Exercise brief:
Your task is to repeat the entries word for word while leaving out the pictures.
#### Given records
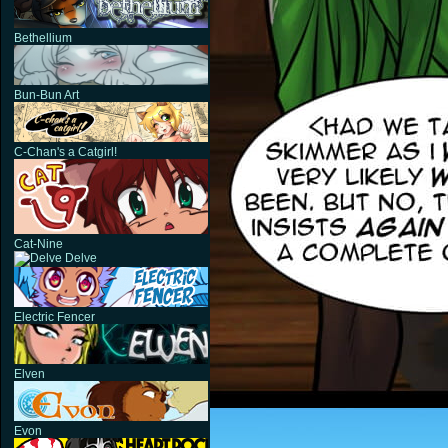
Bethellium
Bun-Bun Art
C-Chan's a Catgirl!
Cat-Nine
Delve
Electric Fencer
Elven
Evon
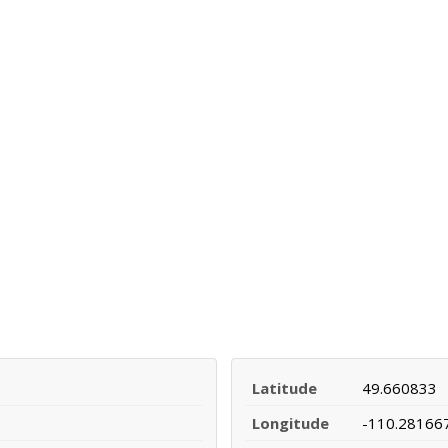
Latitude
49.660833
Longitude
-110.28166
########
Exercise result:
Bethellium
Bun-Bun Art
C-Chan's a Catgirl!
Cat-Nine
Delve
Electric Fencer
Elven
Evon
Latitude
49.660833
Longitude
-110.28166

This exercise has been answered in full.